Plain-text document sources
>>

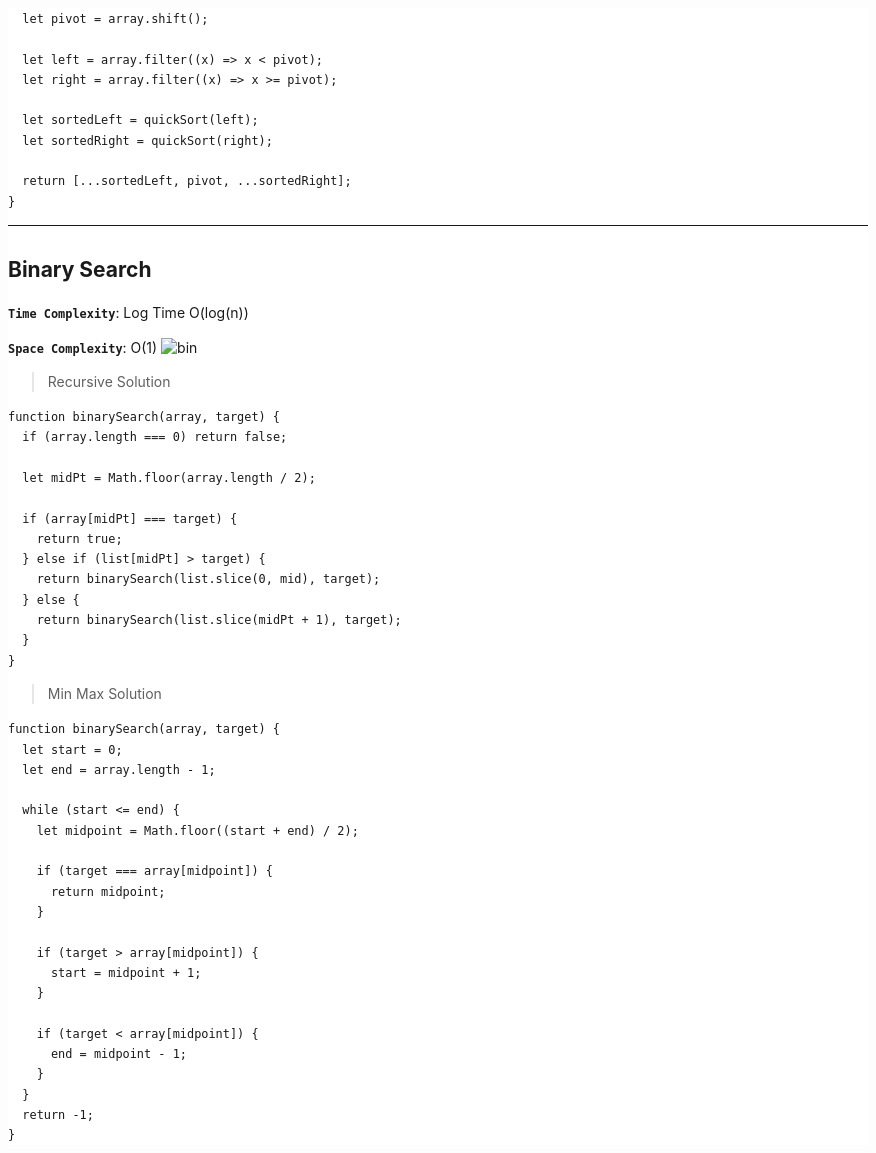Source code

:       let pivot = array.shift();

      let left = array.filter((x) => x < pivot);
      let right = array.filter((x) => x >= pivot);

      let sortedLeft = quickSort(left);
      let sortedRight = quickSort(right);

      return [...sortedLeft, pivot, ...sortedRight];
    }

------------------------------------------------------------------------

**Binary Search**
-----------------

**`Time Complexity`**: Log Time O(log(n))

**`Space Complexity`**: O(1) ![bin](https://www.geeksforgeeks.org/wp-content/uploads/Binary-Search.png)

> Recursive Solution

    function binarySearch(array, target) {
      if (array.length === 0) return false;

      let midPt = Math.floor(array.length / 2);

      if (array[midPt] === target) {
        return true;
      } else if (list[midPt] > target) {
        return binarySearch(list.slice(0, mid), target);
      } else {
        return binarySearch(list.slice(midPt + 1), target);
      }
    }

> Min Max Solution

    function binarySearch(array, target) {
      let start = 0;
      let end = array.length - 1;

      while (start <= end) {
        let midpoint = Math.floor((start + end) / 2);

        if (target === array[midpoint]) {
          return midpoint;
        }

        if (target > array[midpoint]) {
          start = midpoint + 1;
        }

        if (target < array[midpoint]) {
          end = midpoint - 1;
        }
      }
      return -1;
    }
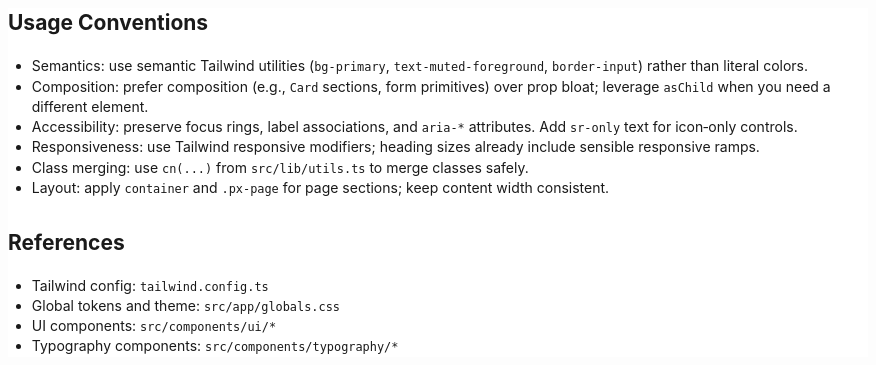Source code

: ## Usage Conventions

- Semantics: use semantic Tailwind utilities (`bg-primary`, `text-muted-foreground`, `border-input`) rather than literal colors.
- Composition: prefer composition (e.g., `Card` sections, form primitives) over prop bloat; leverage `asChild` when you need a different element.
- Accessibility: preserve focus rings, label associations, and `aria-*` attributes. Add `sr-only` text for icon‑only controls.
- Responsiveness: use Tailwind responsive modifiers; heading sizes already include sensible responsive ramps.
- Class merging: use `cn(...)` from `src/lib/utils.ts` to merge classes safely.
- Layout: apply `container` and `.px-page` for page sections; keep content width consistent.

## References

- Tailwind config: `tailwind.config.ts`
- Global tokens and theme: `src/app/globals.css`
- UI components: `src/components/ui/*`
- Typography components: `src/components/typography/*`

<<

== YOUR TASK ==
Reproduce the source text of every item above character for character. Leave the pictures out of your answer.

== SOLUTION TO THIS PROBLEM ==
Source code

:       let pivot = array.shift();

      let left = array.filter((x) => x < pivot);
      let right = array.filter((x) => x >= pivot);

      let sortedLeft = quickSort(left);
      let sortedRight = quickSort(right);

      return [...sortedLeft, pivot, ...sortedRight];
    }

------------------------------------------------------------------------

**Binary Search**
-----------------

**`Time Complexity`**: Log Time O(log(n))

**`Space Complexity`**: O(1) ![bin](https://www.geeksforgeeks.org/wp-content/uploads/Binary-Search.png)

> Recursive Solution

    function binarySearch(array, target) {
      if (array.length === 0) return false;

      let midPt = Math.floor(array.length / 2);

      if (array[midPt] === target) {
        return true;
      } else if (list[midPt] > target) {
        return binarySearch(list.slice(0, mid), target);
      } else {
        return binarySearch(list.slice(midPt + 1), target);
      }
    }

> Min Max Solution

    function binarySearch(array, target) {
      let start = 0;
      let end = array.length - 1;

      while (start <= end) {
        let midpoint = Math.floor((start + end) / 2);

        if (target === array[midpoint]) {
          return midpoint;
        }

        if (target > array[midpoint]) {
          start = midpoint + 1;
        }

        if (target < array[midpoint]) {
          end = midpoint - 1;
        }
      }
      return -1;
    }
Source code

: ## Usage Conventions

- Semantics: use semantic Tailwind utilities (`bg-primary`, `text-muted-foreground`, `border-input`) rather than literal colors.
- Composition: prefer composition (e.g., `Card` sections, form primitives) over prop bloat; leverage `asChild` when you need a different element.
- Accessibility: preserve focus rings, label associations, and `aria-*` attributes. Add `sr-only` text for icon‑only controls.
- Responsiveness: use Tailwind responsive modifiers; heading sizes already include sensible responsive ramps.
- Class merging: use `cn(...)` from `src/lib/utils.ts` to merge classes safely.
- Layout: apply `container` and `.px-page` for page sections; keep content width consistent.

## References

- Tailwind config: `tailwind.config.ts`
- Global tokens and theme: `src/app/globals.css`
- UI components: `src/components/ui/*`
- Typography components: `src/components/typography/*`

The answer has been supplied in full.